Now that Altman is back and the board has been reshuffled, one could, of course, claim that it’s business as usual. We doubt it.
Some background is needed here: let’s recall that OpenAI started out in 2015 as a nonprofit with the goal of making sure that AI doesn’t wipe out humans.
The co-founders said they would not be driven by commercial incentives and would operate more like a think tank or a research facility. OpenAI’s charter still states that its “primary fiduciary duty is to humanity,” not investors.
Altman presumably was content with this, but in 2019, he transformed the AI lab into a for-profit company controlled by the nonprofit and its board. In essence, the board is technically tied to a nonprofit that had a majority stake in OpenAI’s for-profit side, with absolute decision-making power over the for-profit OpenAI’s activities, investments, and overall direction.
The two tribes have managed to co-exist for years, but then the release of ChatGPT changed everything, and the pressure to commercialize clashed with the firm’s stated mission.
What’s next?
Now, it seems the commercialization camp has won this battle – OpenAI will undoubtedly keep releasing its new products and growing in value, which is expected to reach more than $80 billion after a planned sale of employee shares.
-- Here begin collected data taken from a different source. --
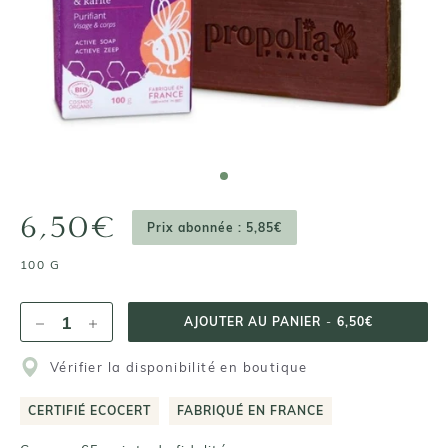
6,50€
Prix abonnée : 5,85€
100 G
AJOUTER AU PANIER
-
6,50€
Vérifier la disponibilité en boutique
CERTIFIÉ ECOCERT
FABRIQUÉ EN FRANCE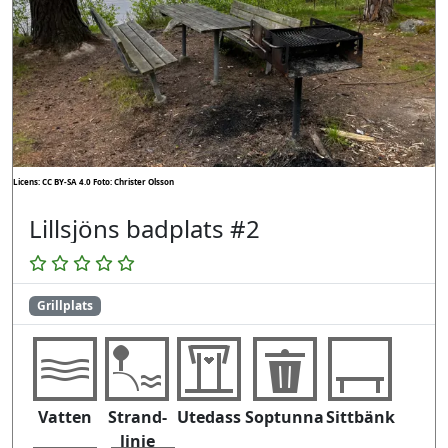
Licens: CC BY-SA 4.0
Foto: Christer Olsson
Lillsjöns badplats #2
Grillplats
Vatten
Strand-
Utedass
Soptunna
Sittbänk
linje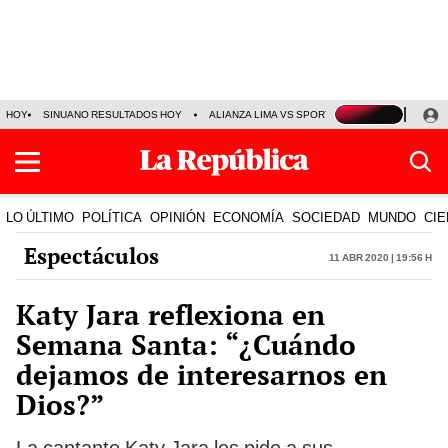
HOY
SINUANO RESULTADOS HOY
ALIANZA LIMA VS SPORT BOYS
JORGE MES
LO ÚLTIMO
POLÍTICA
OPINIÓN
ECONOMÍA
SOCIEDAD
MUNDO
CIE
Espectáculos
11 Abr 2020 | 19:56 h
Katy Jara reflexiona en
Semana Santa: “¿Cuándo
dejamos de interesarnos en
Dios?”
At the end of the day, so much is still to be found out, of course. It remains to be seen whether the company, originally meant to provide a more transparent alternative to Big Tech, will abandon its mission and actually start behaving like a Big Tech company.
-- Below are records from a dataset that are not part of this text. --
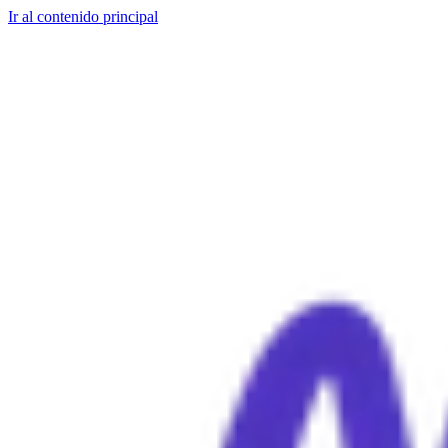
Ir al contenido principal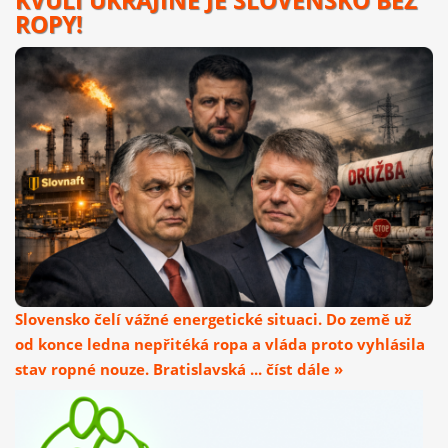
KVŮLI UKRAJINĚ JE SLOVENSKO BEZ
ROPY!
Slovensko čelí vážné energetické situaci. Do země už
od konce ledna nepřitéká ropa a vláda proto vyhlásila
stav ropné nouze. Bratislavská ... číst dále »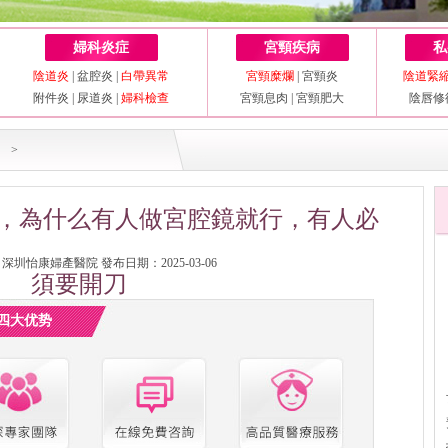
婦科炎症
宮頸疾病
私
陰道炎
|
盆腔炎
|
白帶異常
宮頸糜爛
|
宮頸炎
陰道緊
附件炎
|
尿道炎
|
婦科檢查
宮頸息肉
|
宮頸肥大
陰唇修
>
，為什么有人做宮腔鏡就行，有人必
圳怡康婦產醫院 發布日期：2025-03-06
須要開刀
四大优势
There are now ideas floating around that the two sides of OpenAI should be governed by two separate boards, for example.
Altman will probably continue to wear his Oppenheimer mask, but the mission to guard humanity from the dangers of AI, and especially AGI (artificial general intelligence), is taking a back seat, we imagine.
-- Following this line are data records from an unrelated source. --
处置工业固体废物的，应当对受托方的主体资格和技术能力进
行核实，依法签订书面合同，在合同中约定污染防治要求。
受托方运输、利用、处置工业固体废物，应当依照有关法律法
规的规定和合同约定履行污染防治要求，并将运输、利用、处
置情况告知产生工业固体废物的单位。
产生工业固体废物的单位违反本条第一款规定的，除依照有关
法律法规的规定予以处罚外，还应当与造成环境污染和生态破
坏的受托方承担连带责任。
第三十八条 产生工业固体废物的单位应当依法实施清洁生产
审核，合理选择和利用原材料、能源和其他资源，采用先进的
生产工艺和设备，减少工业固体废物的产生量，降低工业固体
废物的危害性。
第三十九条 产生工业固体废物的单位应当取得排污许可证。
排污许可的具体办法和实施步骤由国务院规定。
Plus, it’s still unclear what Altman did to deserve the very public ousting. He might actually be a deeply polarizing figure. Before OpenAI, he was fired from a company – his mentor asked him to leave the start-up incubator Y Combinator after he allegedly realized that Altman put his own interests ahead of the organization, the Washington Post reported this week.
Besides, although Altman’s Friday removal has been mostly attributed to an ideological battle between safety concerns and commercial interests, a person familiar with the board’s proceedings told The New York Times that the group’s vote was rooted in worries Altman was trying to avoid any checks on his power at the company.
According to this source, that’s a trait evidenced by Altman’s unwillingness to entertain any board makeup that wasn’t heavily skewed in his favor.
The New York Times also reported this week that the now-old OpenAI board had concerns about some of Altman’s recent efforts to raise funds for personal interests, such as a drug development start-up, at the same time that he was raising money for OpenAI.
Another message being shared now online seems worrying as well. An anonymous OpenAI worker allegedly told a journalist they felt pressured by “early employees” to sign a letter demanding the old board’s resignation.
Either way, a lot remains unresolved. OpenAI’s unconventional corporate structure, which resulted in the company’s board having no investor representation, hasn’t changed, for instance – so it might be a bit premature to claim that “AI belongs to capitalists now.”